Rappel: [sfl-cause] expos=?iso-8859-1?Q?=E9_?=Strickland 25/2
Bridget Copley
bridget.copley at SFL.CNRS.FR
Sun Feb 24 20:09:11 UTC 2013
Le projet "La causalité dans le langage et la cognition" de la Fédération "Typologie et universaux linguistiques" (CNRS FR 2559) a le plaisir d'annoncer un exposé :
Semantics may reflect "core" event structure: Language as a window into event psychology.

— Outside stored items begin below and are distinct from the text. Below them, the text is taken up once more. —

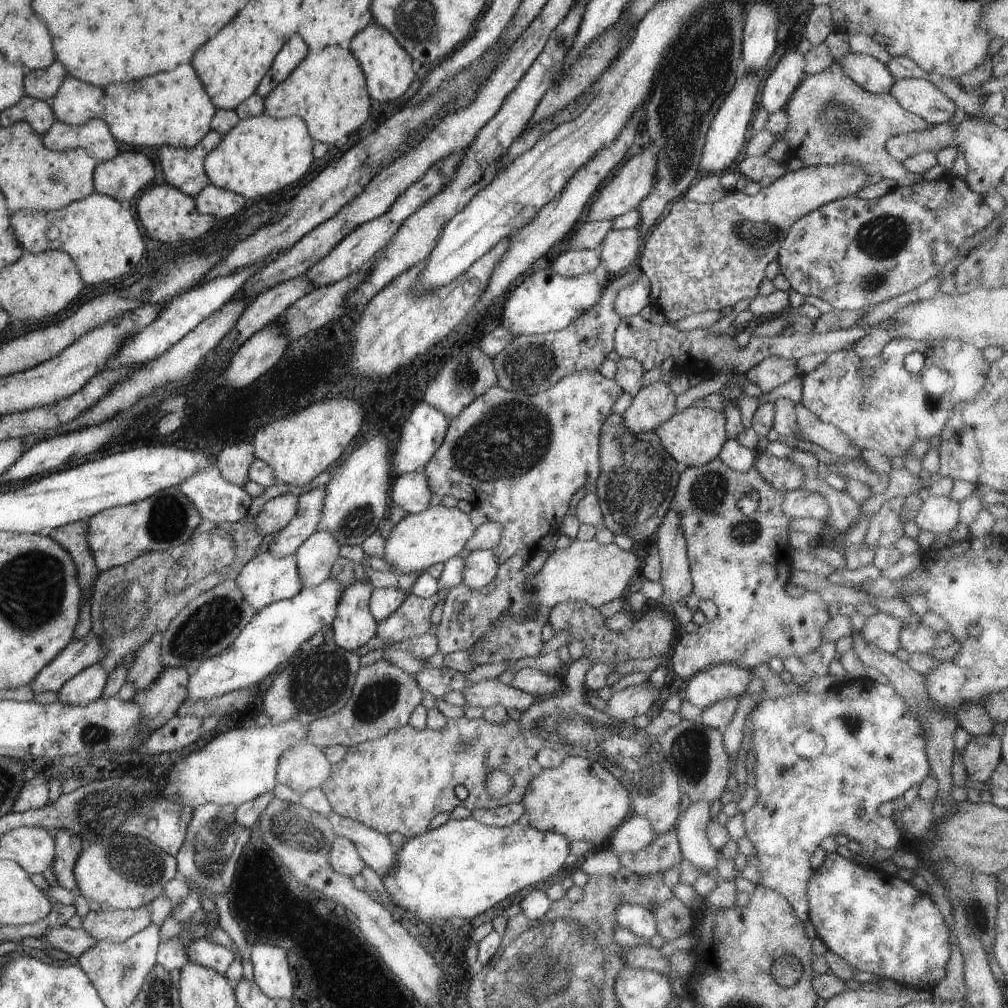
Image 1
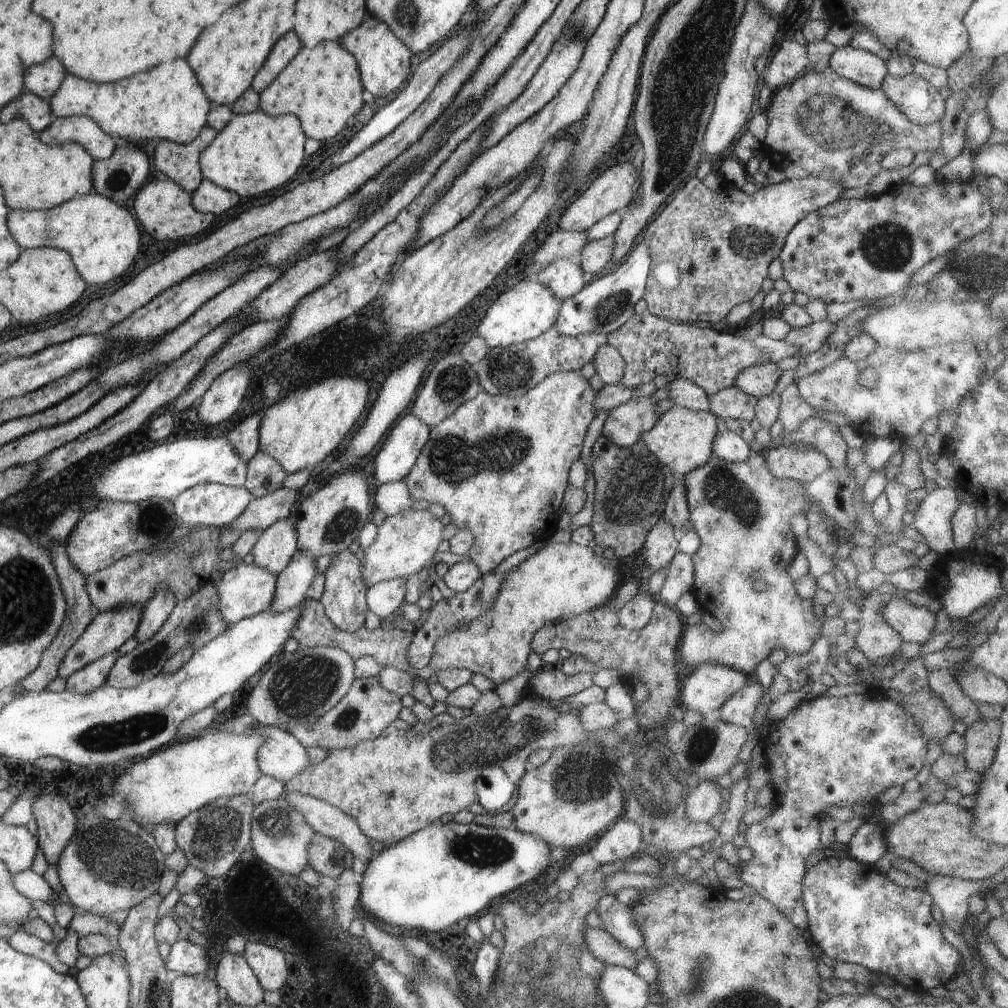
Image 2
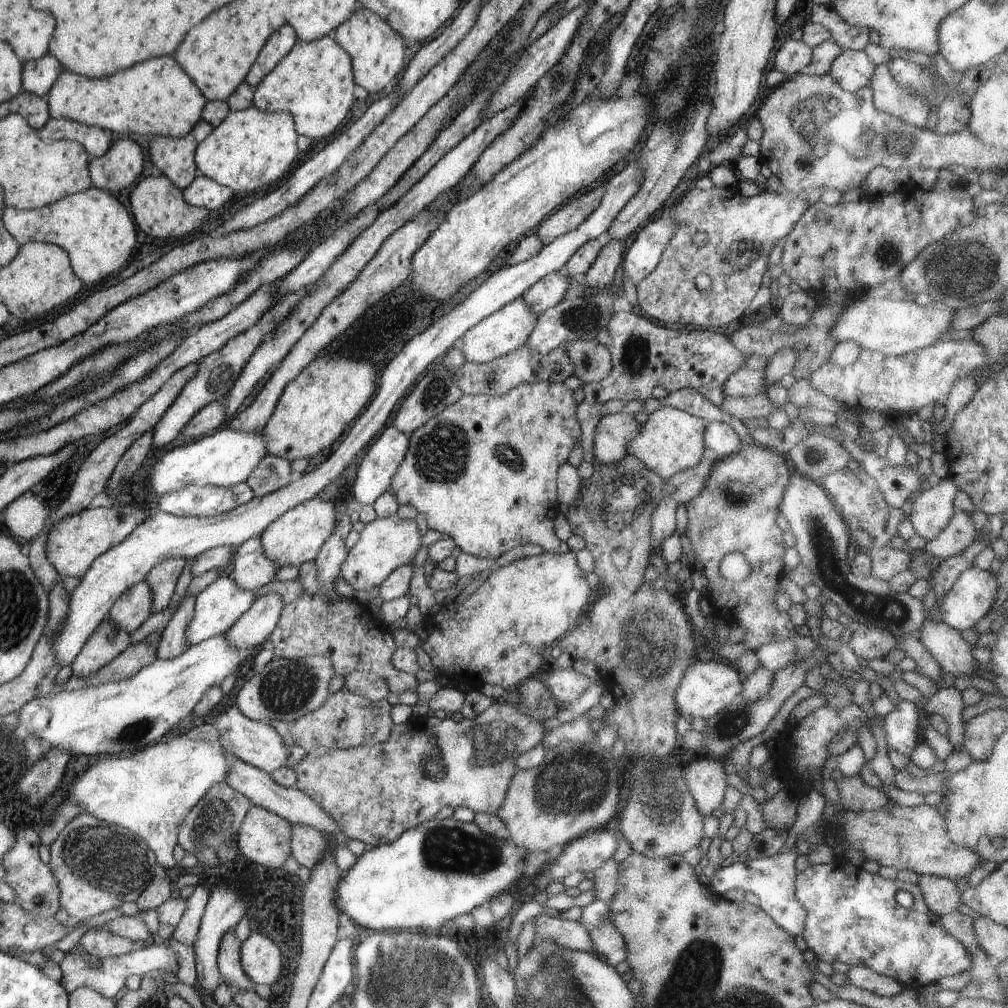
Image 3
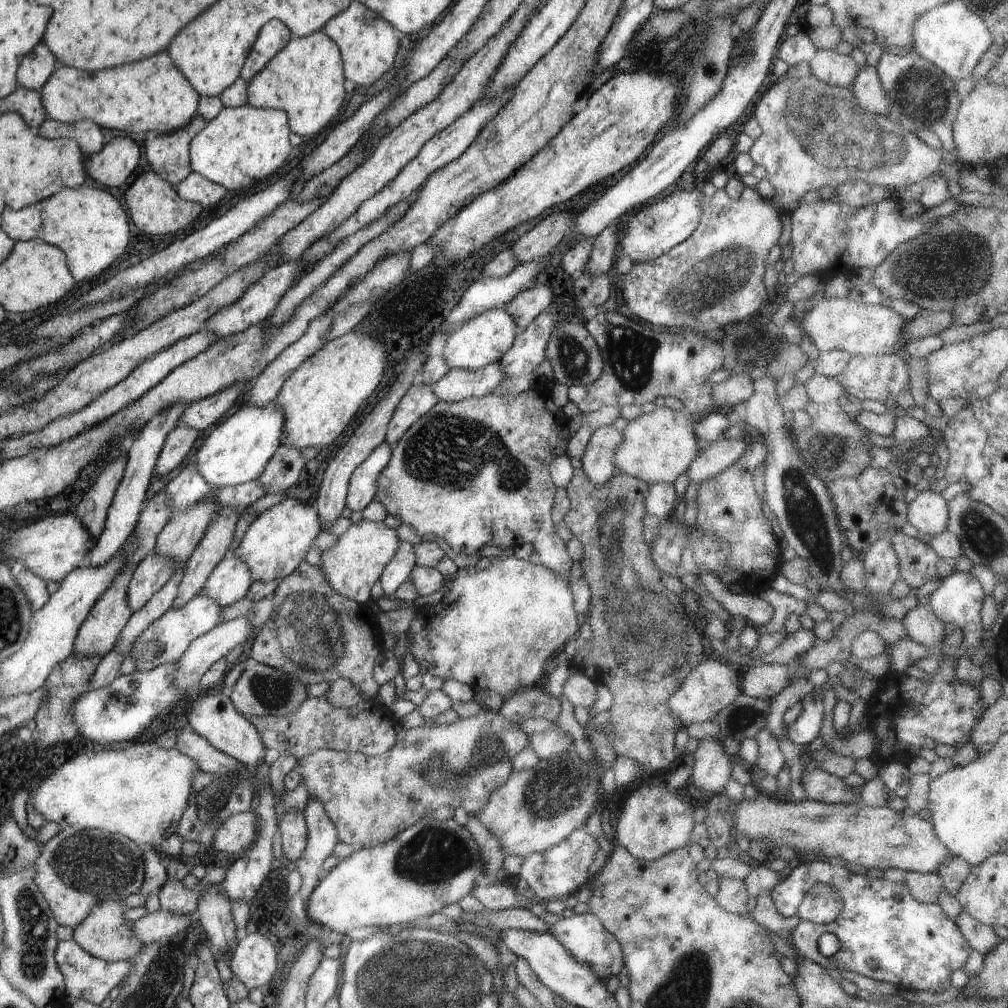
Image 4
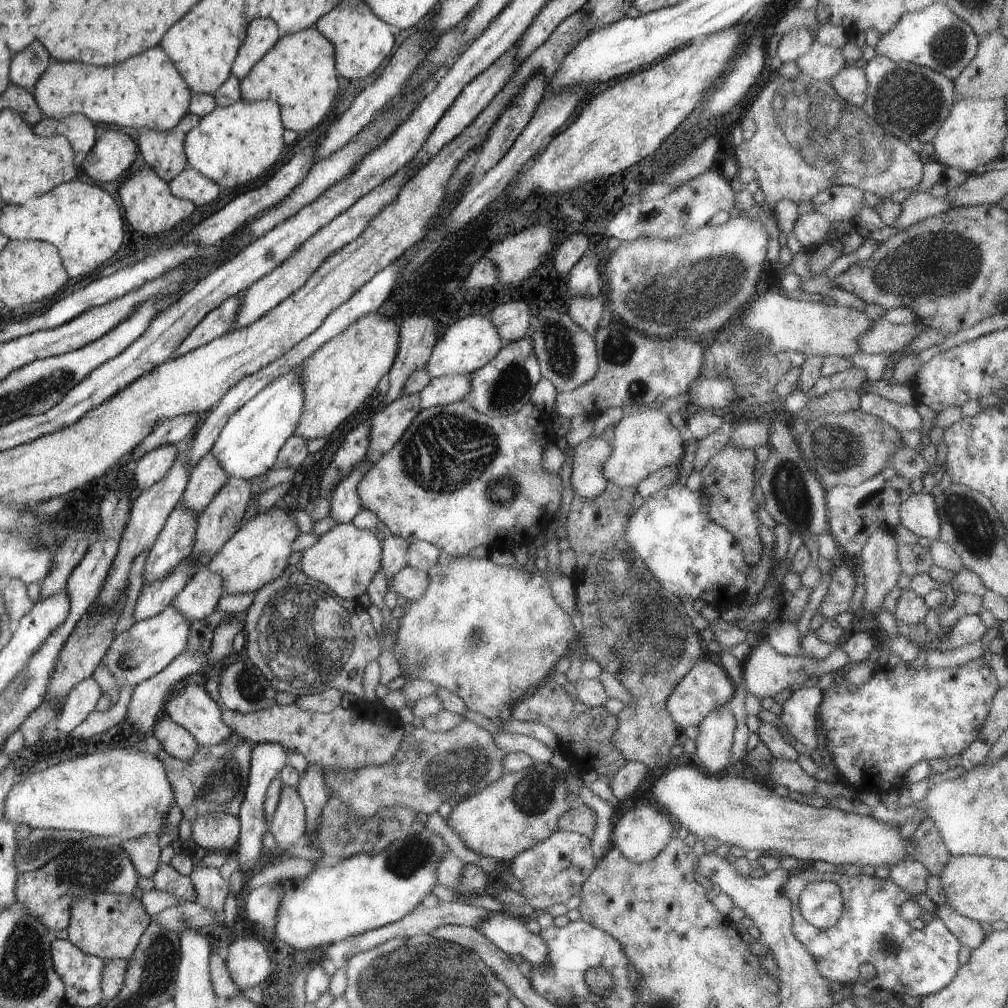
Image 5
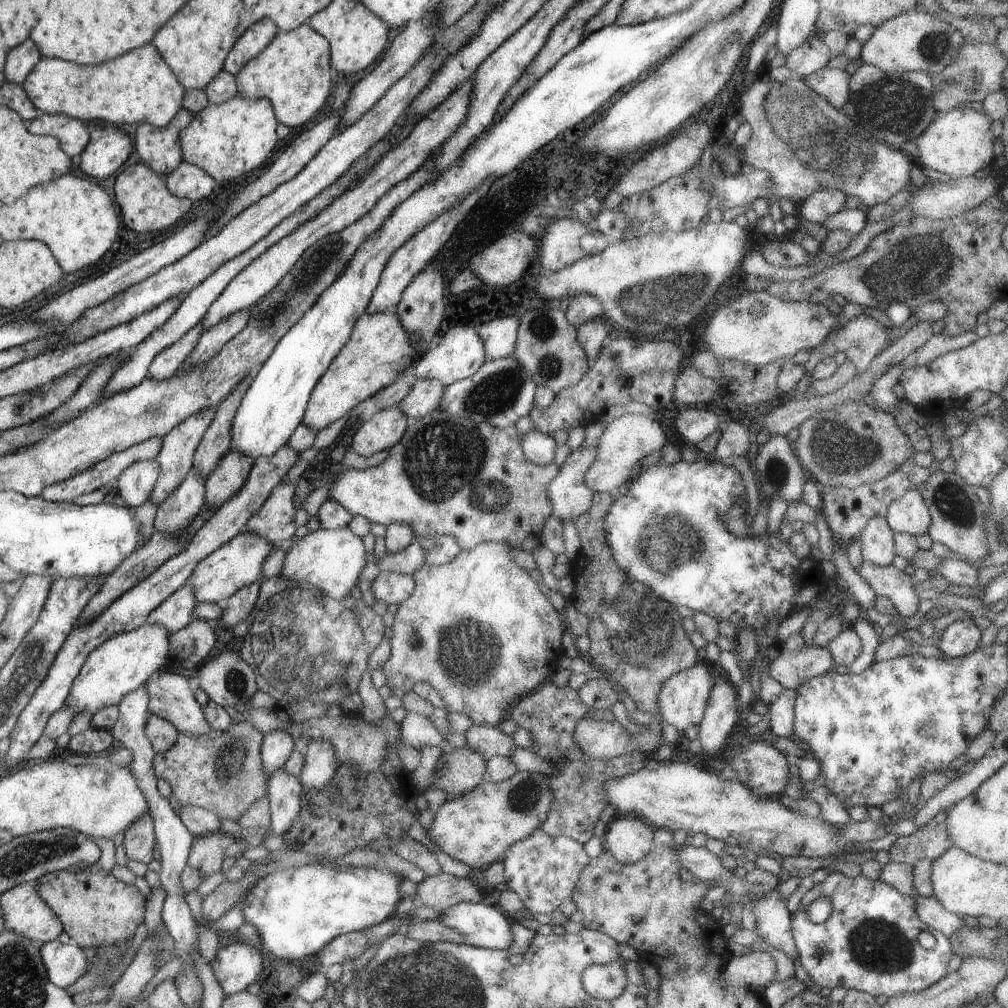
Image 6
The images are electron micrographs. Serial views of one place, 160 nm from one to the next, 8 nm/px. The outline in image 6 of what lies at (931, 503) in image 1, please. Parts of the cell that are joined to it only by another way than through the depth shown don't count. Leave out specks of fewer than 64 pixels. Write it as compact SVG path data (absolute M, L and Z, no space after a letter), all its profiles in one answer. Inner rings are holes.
M911 488L902 496L891 502L891 506L886 514L886 522L890 529L896 533L907 533L914 537L928 532L931 524L930 512L928 506L918 490Z

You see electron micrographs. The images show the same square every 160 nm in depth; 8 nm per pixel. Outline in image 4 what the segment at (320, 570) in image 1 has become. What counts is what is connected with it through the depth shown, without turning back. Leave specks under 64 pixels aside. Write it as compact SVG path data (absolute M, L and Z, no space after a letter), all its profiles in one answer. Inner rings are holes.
M247 617L222 622L207 633L196 637L179 658L179 674L175 682L185 691L198 684L204 673L214 662L227 656L238 644L246 644L253 625Z

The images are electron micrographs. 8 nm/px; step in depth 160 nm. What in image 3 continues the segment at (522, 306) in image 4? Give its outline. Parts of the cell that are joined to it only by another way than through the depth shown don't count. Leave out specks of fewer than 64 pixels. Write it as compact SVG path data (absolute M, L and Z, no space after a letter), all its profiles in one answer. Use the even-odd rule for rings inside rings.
M564 270L544 275L543 279L521 294L521 299L529 305L533 313L541 315L546 309L564 300L569 286L568 279L569 276Z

Brent Strickland, Yale University
Lundi 25 fév 14:30-16:30, CNRS site Pouchet (59 rue Pouchet, Paris 75017), salle 159
métro ligne 13 Guy Môquet ou Brochant, RER C Porte de Clichy (sortie La Jonquière), bus 66
Résumé : Although semanticists and psychologists have long standing interests in the nature of event representation, interactions between these communities have unfortunately remained limited. Part of the reason is methodological. Psychologists have traditionally studied non-linguistically represented events and their influence on mental processes like attention, memory and internal time keeping. Semanticists on the other hand have (obviously) been interested in event representation in linguistic contexts. Despite these diverging methodologies, I argue that lessons from semantics may have important implications for psychological theories of event representation. In particular, psychology currently lacks a clear description of the computational nature of event representations (e.g. do they have internal structure or are they atomistic?), and this is exactly the type of question that work from linguistics could shed light on. In recommending a theoretical perspective capable of importing findings from one field into the other, I suggest that language may have co-opted core knowledge of events (that is operative in beings lacking language like infants and primates) as a way of structuring the syntax/semantics interface. Thus by examining universal phenomena typically studied by linguists like thematic role assignment and telicity, psychologists can glean useful hypotheses about “core” knowledge and the structure of non-linguistically represented events. I review some related psychological studies suggesting that this perspective has already proven useful, but will also propose new lines of concrete empirical work that should be of interest to both linguists and psychologists.